# Arnaud's 3x3x3 video tutorials



## AvGalen (Apr 8, 2007)

I will add more videos in the future, but this one had many requests:

Keyhole / working corner tutorial: http://youtube.com/watch?v=VQ-qIyScA5o

2 Keyhole / working corner full speed examples: http://www.youtube.com/watch?v=Hm6mpS7XL04


----------



## Lotsofsloths (Nov 22, 2007)

Thats amazing, using 4 look last layer, but still achieving sub 30.


----------



## AvGalen (Nov 22, 2007)

My best average is about 23.50 and my best single solve is 16.5 (lucky) and 19.8 (normal).

Some (really fast) people have posted videos of sub-20 averages with beginners method!

The biggest trick to achieving good times is to have no delays.


----------



## Lotsofsloths (Nov 22, 2007)

imagine the power of learning all the OLLs and PLLs


----------



## AvGalen (Nov 22, 2007)

Yes, I often *imagine* I have the required power to learn all the OLLs and PLLs


----------



## Lotsofsloths (Nov 29, 2007)

well, I know all PLLs, and am working on OLL, and I'm 12 >.<
If i can do it, you can do it


----------



## slncuber21 (Dec 29, 2007)

AvGalen said:


> I will add more videos in the future, but this one had many requests:
> 
> Keyhole / working corner tutorial: http://youtube.com/watch?v=VQ-qIyScA5o
> 
> 2 Keyhole / working corner full speed examples: http://www.youtube.com/watch?v=Hm6mpS7XL04



that is a good explanation of it cuz i actually understood it !  good for me and you!


----------



## Dcuber (Feb 14, 2008)

U got some mad skillz!XD


----------



## Swordsman Kirby (Feb 15, 2008)

AvGalen said:


> The biggest trick to achieving good times is to have no delays.



Yeah, I remember when I discovered look-ahead for the second layer.
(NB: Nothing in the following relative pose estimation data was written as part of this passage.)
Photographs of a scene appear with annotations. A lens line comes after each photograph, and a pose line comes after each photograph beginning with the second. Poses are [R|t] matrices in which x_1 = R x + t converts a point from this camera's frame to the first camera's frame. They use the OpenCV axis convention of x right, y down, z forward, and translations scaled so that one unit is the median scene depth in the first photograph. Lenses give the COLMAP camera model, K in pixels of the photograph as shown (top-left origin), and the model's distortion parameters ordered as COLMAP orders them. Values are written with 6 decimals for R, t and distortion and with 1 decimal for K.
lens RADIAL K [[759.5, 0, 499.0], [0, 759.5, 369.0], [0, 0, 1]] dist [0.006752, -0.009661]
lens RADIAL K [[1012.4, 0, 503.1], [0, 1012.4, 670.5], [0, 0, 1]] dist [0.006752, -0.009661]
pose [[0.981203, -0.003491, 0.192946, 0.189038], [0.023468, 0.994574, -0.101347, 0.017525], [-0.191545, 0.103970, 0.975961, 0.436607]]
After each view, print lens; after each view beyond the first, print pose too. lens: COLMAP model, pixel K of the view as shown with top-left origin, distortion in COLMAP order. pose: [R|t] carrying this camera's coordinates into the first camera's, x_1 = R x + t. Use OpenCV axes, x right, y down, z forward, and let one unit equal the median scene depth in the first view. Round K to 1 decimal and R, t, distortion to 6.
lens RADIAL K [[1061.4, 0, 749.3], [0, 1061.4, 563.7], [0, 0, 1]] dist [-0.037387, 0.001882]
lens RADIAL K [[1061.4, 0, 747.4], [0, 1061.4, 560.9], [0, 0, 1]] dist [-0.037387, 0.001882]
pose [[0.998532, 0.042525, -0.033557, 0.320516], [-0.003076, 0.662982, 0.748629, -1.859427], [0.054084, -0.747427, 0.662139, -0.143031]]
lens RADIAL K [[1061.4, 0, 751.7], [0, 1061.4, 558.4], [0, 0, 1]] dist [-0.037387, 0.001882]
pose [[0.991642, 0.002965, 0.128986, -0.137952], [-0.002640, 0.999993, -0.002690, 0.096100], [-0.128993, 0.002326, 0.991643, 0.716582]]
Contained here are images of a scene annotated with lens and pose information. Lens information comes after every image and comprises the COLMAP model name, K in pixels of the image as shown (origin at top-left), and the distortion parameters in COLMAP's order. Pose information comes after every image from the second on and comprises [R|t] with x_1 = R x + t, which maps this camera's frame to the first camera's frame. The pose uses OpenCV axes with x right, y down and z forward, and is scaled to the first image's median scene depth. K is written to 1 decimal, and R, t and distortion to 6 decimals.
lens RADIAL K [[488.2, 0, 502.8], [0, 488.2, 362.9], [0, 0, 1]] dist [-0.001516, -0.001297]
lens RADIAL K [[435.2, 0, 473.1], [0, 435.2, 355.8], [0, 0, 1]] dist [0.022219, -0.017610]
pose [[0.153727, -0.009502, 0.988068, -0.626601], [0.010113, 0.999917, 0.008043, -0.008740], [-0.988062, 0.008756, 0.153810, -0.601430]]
It was probably one of the greatest insights I made myself (even though the top cubers were already doing so for Fridrich at the time).


----------



## AvGalen (Feb 18, 2008)

Just to brag a bit: I finally got a sub 25 average in a competition: 24.26.

That also means I am finally going to learn a "normal" speedsolve solution


----------